On my wedding day,i will tell d pastor to make the service as short as possible. Dont turn a wedding to another church service.
— :! (@BOLOF2000) December 8, 2012
If you find enough people at the church service, well beautiful, if not the reception awaits.
When invited to a wedding, it's rude to not attend the church service but you pop up at the reception just because there's food.
— Nomalungelo Mseleku (@nomAryts) July 16, 2015
6. Thou shalt pick the right venue.
Do not stress anybody with your wedding fantasies, keep it in your dreams.
Ki ni Beash? RT @H_L_MA: Lmao my cousin wants to have a small wedding on a beach.
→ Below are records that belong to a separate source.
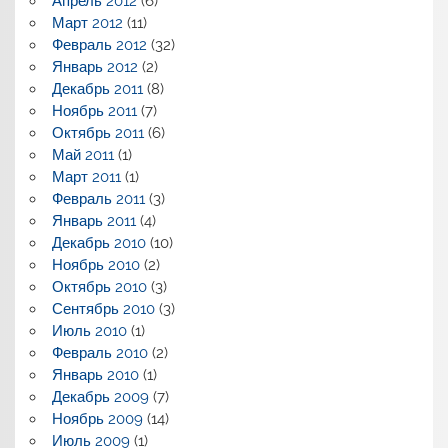
Апрель 2012
(6)
Март 2012
(11)
Февраль 2012
(32)
Январь 2012
(2)
Декабрь 2011
(8)
Ноябрь 2011
(7)
Октябрь 2011
(6)
Май 2011
(1)
Март 2011
(1)
Февраль 2011
(3)
Январь 2011
(4)
Декабрь 2010
(10)
Ноябрь 2010
(2)
Октябрь 2010
(3)
Сентябрь 2010
(3)
Июль 2010
(1)
Февраль 2010
(2)
Январь 2010
(1)
Декабрь 2009
(7)
Ноябрь 2009
(14)
Июль 2009
(1)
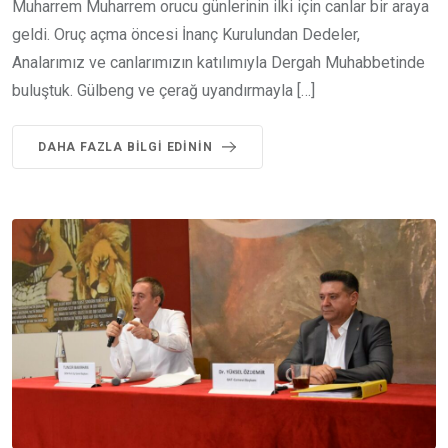
Muharrem Muharrem orucu günlerinin ilki için canlar bir araya
geldi. Oruç açma öncesi İnanç Kurulundan Dedeler,
Analarımız ve canlarımızın katılımıyla Dergah Muhabbetinde
buluştuk. Gülbeng ve çerağ uyandırmayla […]
DAHA FAZLA BILGI EDININ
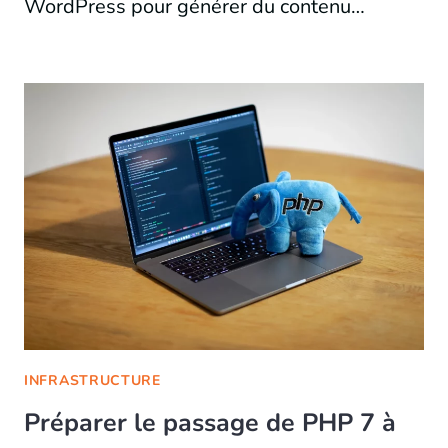
WordPress pour générer du contenu…
INFRASTRUCTURE
Préparer le passage de PHP 7 à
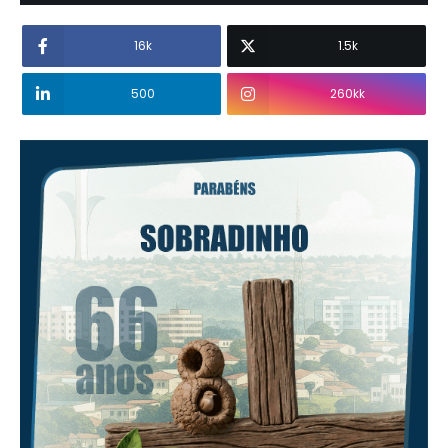
16k
1.5k
500
260kk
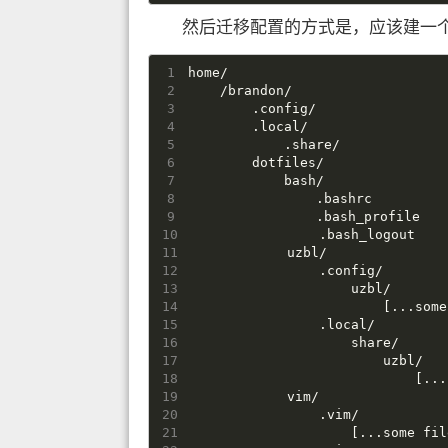
然后迁移配置的方式是，应该建一个 d
home/
    /brandon/
        .config/
        .local/
            .share/
        dotfiles/
            bash/
                .bashrc
                .bash_profile
                .bash_logout
            uzbl/
                .config/
                    uzbl/
                        [...some
                .local/
                    share/
                        uzbl/
                            [...
            vim/
                .vim/
                    [...some fil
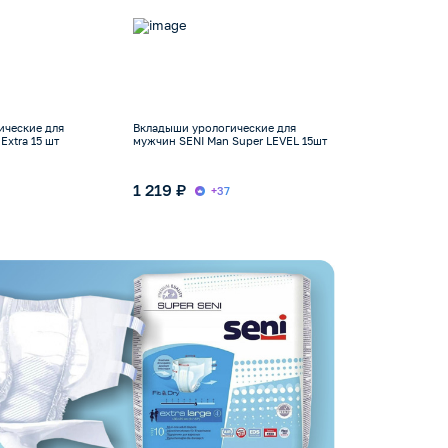
ические для
Вкладыши урологические для
Extra 15 шт
мужчин SENI Man Super LEVEL 15шт
1 219 ₽
+37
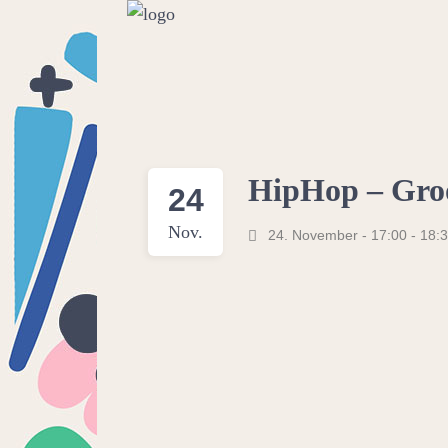
HipHop – Gro
24
Nov.
24. November - 17:00
-
18:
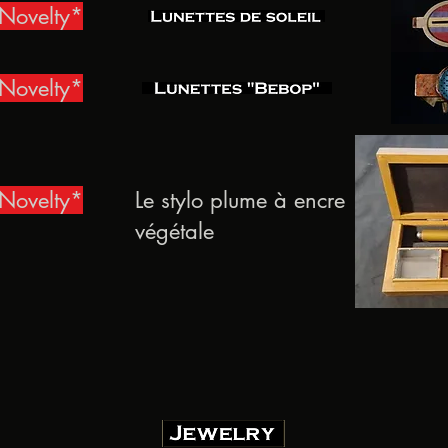
Novelty*
Novelty*
Novelty*
Le stylo plume à encre
végétale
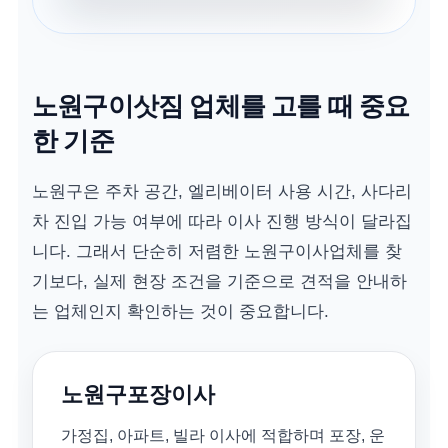
노원구이삿짐 업체를 고를 때 중요
한 기준
노원구은 주차 공간, 엘리베이터 사용 시간, 사다리
차 진입 가능 여부에 따라 이사 진행 방식이 달라집
니다. 그래서 단순히 저렴한 노원구이사업체를 찾
기보다, 실제 현장 조건을 기준으로 견적을 안내하
는 업체인지 확인하는 것이 중요합니다.
노원구포장이사
가정집, 아파트, 빌라 이사에 적합하며 포장, 운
But her mama na Yoruba woman so ko possible.
— Code Architect (@codeArchie) November 23, 2013
Well it better remain there cause mama would have non of that.
I want to attend a big Nigerian wedding,with loud music and party jollof rice, :(.
— Yinka Adewuyi (@Yinka_yeenka) August 24, 2012
A big hall, expensive decor, a good Dj would do. Do you need to be happy, isn’t that a myth?
7. Thou shalt instantly forget about a budget
So remind me again, whats a budget o yeah, you have one tear it up, there’s no need your account balance would suffice.
The depth of your pocket “@SheriphSkills: So what's the standard budget for a Nigerian wedding?”
— Bae (@MgbekeFF) March 4, 2014
Two plates for every guest
Before? It's our right. RT @NomskyN: Nigerians will crash your wedding and still be asking for extra plate. Smh
— Bijou (@TheMobWife) December 21, 2013
RSVP, what is that again?
So basically. Nigerians and RSVP don't mix LOOOOOL
— Cooking with Cocoa (@BeingMissCocoa) March 1, 2015
Prepare your mind, remember your makeup and wedding outfits needs to slay. Yes I said it.